Selama lima hari Pelabuhan Sape diblokir warga, ratusan penumpang dan truk tujuan Labuan Bajo maupun Sumba, NTT tertahan dan tidak bisa menyeberang. Begitu pula sebaliknya, warga arah Timur yang menyeberang dengan feri ke Pelabuhan Sape, tertahan di Labuan Bajo maupun Sumba.
Informasi diperoleh koran ini, pembubaran massa FRAT yang memblokir Pelabuhan Sape dilakukan aparat kepolisian sekitar pukul 06:30 Wita, kemarin. Awalnya, pasukan Brimob dibantu anggota Samapta Polres Bima bergerak ke Pelabuhan Sape, yang diduduki massa FRAT.
Karena pintu masuk Pelabuhan Sape ditutup massa, aparat harus membuka paksa pintu gerbang. Ketika aparat memasuki areal pelabuhan, massa mundur ke pintu masuk Dermaga.
Sebelum bertindak, aparat yang dipimpin langsung Kapolres Bima Kota AKBP Kumbul KS SIK didampingi Kasat Brimob Polda NTB, melakukan negosiasi dengan massa FRAT, tetapi usaha itu gagal. “dilakukan tiga kali. Tapi, hasilnya tetap sama. Massa tetap ngototbertahan,” beber salah seorang warga Sape, Haris.
Aparat kemudian mengeluarkan tembakan peringatan. Namun, tembakan itu dijawab massa dengan mengangkat senjata tajam berupa parang, tombak, bambu runcing dan senjata tajam lain yang telah dipersiapkan dari awal. Saat itulah, aparat mulai beringas. Mereka menembak ke arah kerumunan massa, sehingga suasana di pelabuhan mencekam.

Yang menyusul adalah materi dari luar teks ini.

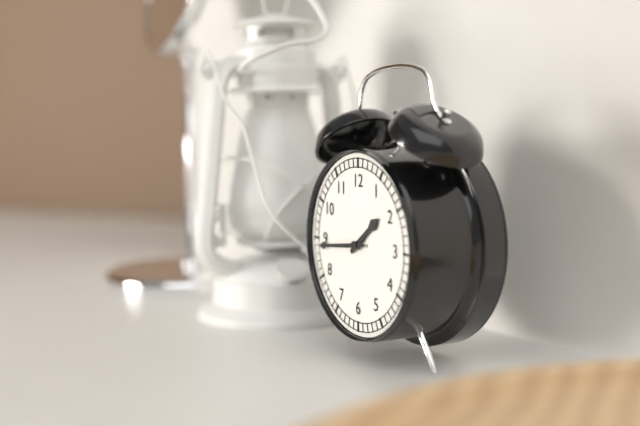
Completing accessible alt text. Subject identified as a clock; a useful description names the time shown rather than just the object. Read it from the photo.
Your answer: 1:44
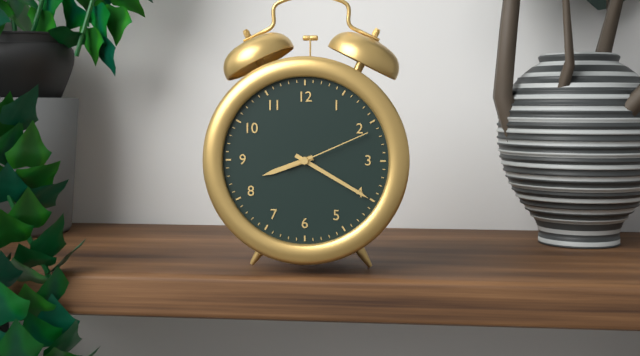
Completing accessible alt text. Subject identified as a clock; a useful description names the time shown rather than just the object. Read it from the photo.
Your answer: 8:20:11
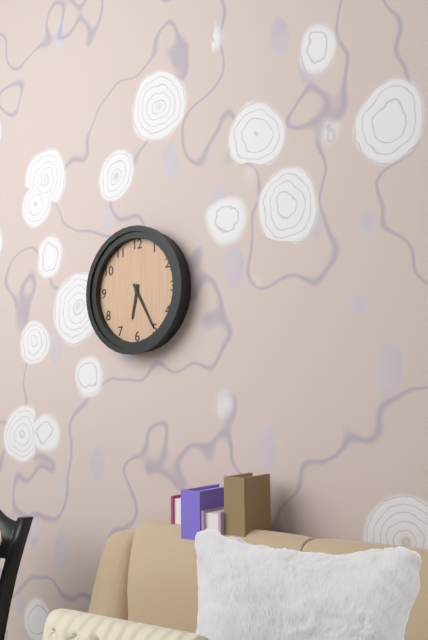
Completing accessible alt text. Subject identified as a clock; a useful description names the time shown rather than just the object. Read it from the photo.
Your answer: 6:25
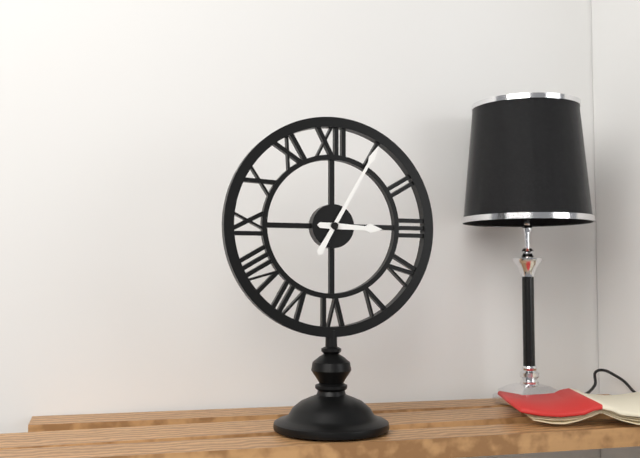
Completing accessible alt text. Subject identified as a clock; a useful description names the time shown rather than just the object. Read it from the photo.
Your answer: 3:05
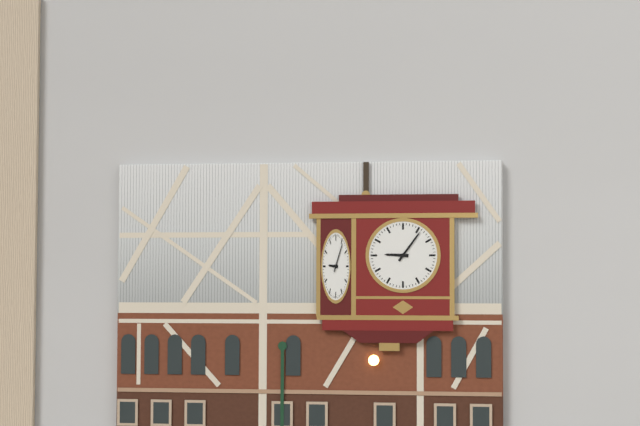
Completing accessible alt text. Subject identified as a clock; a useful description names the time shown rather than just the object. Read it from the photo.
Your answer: 9:06
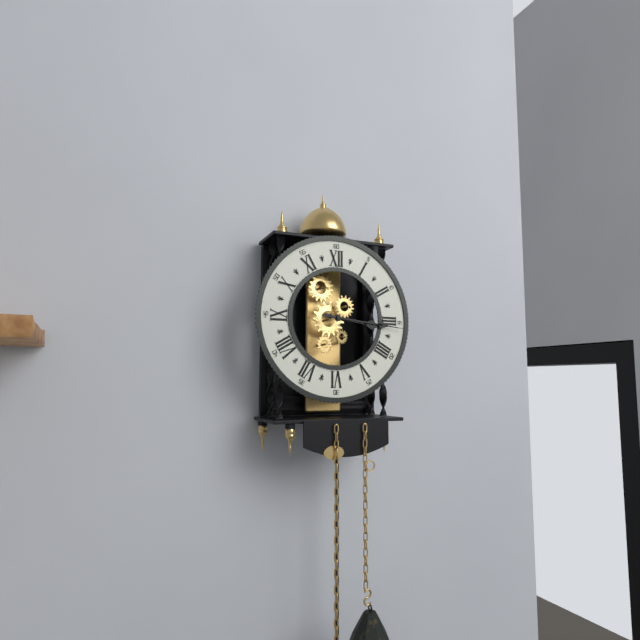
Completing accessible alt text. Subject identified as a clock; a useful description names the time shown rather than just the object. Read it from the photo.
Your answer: 3:16
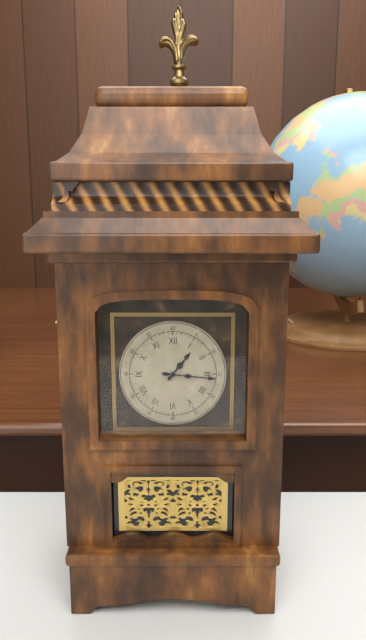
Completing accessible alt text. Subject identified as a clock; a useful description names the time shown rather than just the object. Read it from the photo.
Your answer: 1:16
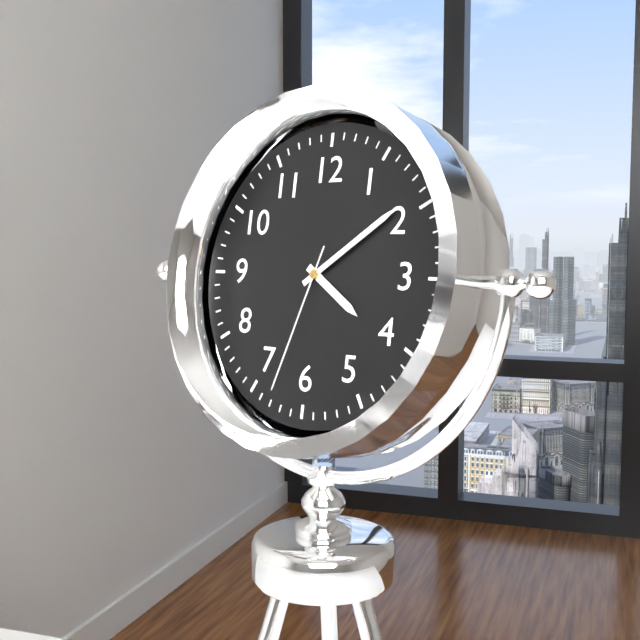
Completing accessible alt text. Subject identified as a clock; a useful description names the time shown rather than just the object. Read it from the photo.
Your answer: 4:09:33
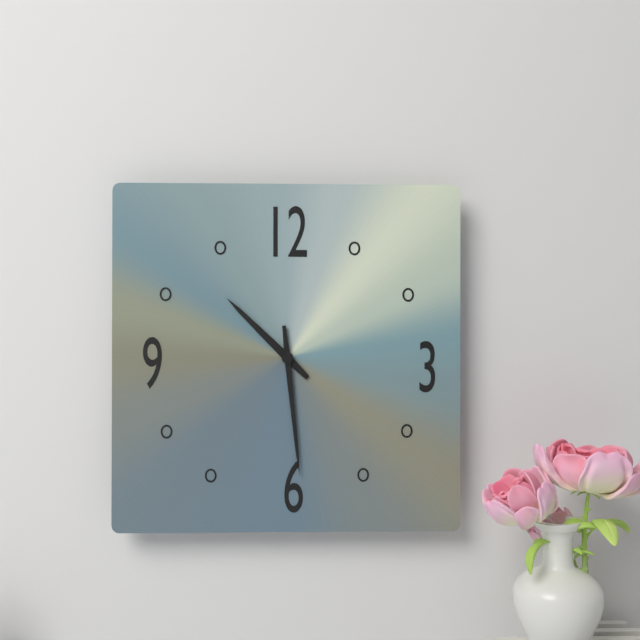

Akibat bentrokan itu, sejumlah massa terkapar di Pelabuhan Sape. Massa lainnya, melarikan diri hingga harus terjun ke laut.
Tiga orang dilaporkan meninggal dunia, yakni Arif Rahman (19), Syaiful (17) dan Ansyari. Sumber lain menyebutkan jumlah korban jiwa sebanyak lima orang, tetapi baru dua orang yang teridentifikasi. Sementara korban luka mencapai puluhan orang.
Korban yang menjalani perawatan intensif di RSU Bima, yakni Sahbudin (31), Ibrahim (45), Awaludin (24), Suhaimin (23), Miftahudin (18), Masnun (17), Hasnah (39), Hasanudin (28), Ilyas Sulaiman (45). Mereka rata-rata mengalami luka tembak pada bagian kaki, luka sobek pada pelipis dan luka memar pada beberapa bagian tubuhnya.
“Beberapa warga yang terluka dilarikan ke rumah sakit. Warga yang kondisinya parah dirawat di RSU Bima,” terang Haris.
Selain membunuh dan melukai warga, aparat juga menangkap puluhan demonstran. Sebanyak 45 orang yang terdiri dari laki-laki dewasa dan enam anak-anak ditangkap. Bahklan, lima perempuan dewasa juga ditangkap polisi.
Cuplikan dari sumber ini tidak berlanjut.